A consultora legislativa da Câmara dos Deputados Manuella Nonô, que possui especialização renomada nas áreas de Direito Constitucional e Direito Eleitoral, chama atenção para um marco recente ocorrido no cenário jurídico nacional: a decisão histórica tomada pelo Supremo Tribunal Federal (Stf) no transcorrer do ano de 2023.
Durante o julgamento da Arguição de Descumprimento de Preceito Fundamental (Adpf 1.013), a Suprema Corte determinou de forma categórica a disponibilização gratuita de transporte coletivo urbano municipal, além do transporte intermunicipal e metropolitano, justamente na data do pleito eleitoral. Ficou estabelecido também que a frequência com que os veículos devem circular nas linhas precisa ser rigorosamente equivalente àquela praticada em dias úteis normais.
De acordo com a avaliação da consultora legislativa, o crescimento desordenado e a expansão dos centros urbanos evidenciaram uma lacuna que impedia o acesso universal ao sufrágio. “Os centros urbanos cresceram e se viu que não havia como assegurar que uma pessoa de um centro urbano pudesse votar. Às vezes era melhor para uma pessoa pagar uma multa eleitoral por não comparecer a uma votação, que varia de R$ 1,05 a R$ 3,51, do que pagar uma passagem de transporte coletivo. Fora o aborrecimento”, pontuou a especialista em Direito Eleitoral.

Redução intencional da frota é considerada crime eleitoral
Qualquer tentativa de diminuir o volume ou a frequência do serviço de transporte público no dia exato da votação configura crime eleitoral grave. A infração está fundamentada diretamente nos artigos 297 e 304 do Código Eleitoral brasileiro. As penalidades previstas na legislação em vigor incluem a pena de detenção, que pode chegar a até seis meses, além da aplicação do pagamento de multas pecuniárias aos responsáveis pela falha na prestação do serviço essencial.
Para a consultora Manuella Nonô, a garantia absoluta de meios de transporte acessíveis é um elemento indispensável e inegociável para a preservação e a legitimidade de todo o processo democrático brasileiro.
“Se a gente não tiver uma democracia que inclui quem chega de ônibus, de barco, de van ou de canoa, a gente não tem uma democracia completa. A falta de transporte afeta principalmente quem é mais pobre, mora mais longe ou tem mobilidade reduzida. Isso compromete a qualidade da democracia. O sucesso da eleição depende dessa garantia”, enfatizou a consultora da Câmara dos Deputados.
Inclusão de comunidades rurais e tradicionais
A determinação legal que assegura o transporte público gratuito não deve se restringir apenas aos grandes centros, abrangendo igualmente as populações que residem em áreas rurais e em comunidades geograficamente mais afastadas dos centros urbanos tradicionais, o que inclui de maneira muito relevante as comunidades indígenas e as populações ribeirinhas.
A fiscalização rigorosa para o cumprimento destas diretrizes e normas estabelecidas é realizada ativamente pelos partidos políticos, conforme explica a especialista em Direito Constitucional.
“Esse transporte depende de uma logística entre vários entes federativos, com comunicação e planejamento que envolvam as aldeias, inclusive quanto à língua. Há também ações da Justiça Eleitoral voltadas às pessoas com deficiência e pessoas com mobilidade reduzida. Esses eleitores podem solicitar transporte individual prévio para si e, se necessário, para acompanhante, de modo a exercer o direito ao voto”, explicou Manuella Nonô.

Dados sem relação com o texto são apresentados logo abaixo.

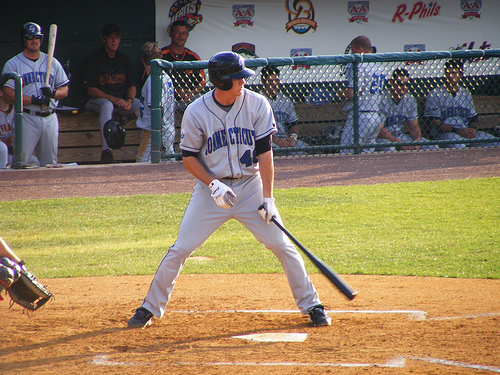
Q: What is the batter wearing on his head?
A: Helmet.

Como parte da estrutura de apoio e organização, a Justiça Eleitoral possui a prerrogativa de instituir uma Comissão Especial de Transporte com o objetivo específico de planejar e coordenar o deslocamento dos eleitores nos municípios. Esse colegiado de planejamento deve ser composto obrigatoriamente por cidadãos indicados de maneira oficial por partidos políticos e coligações atuantes na região.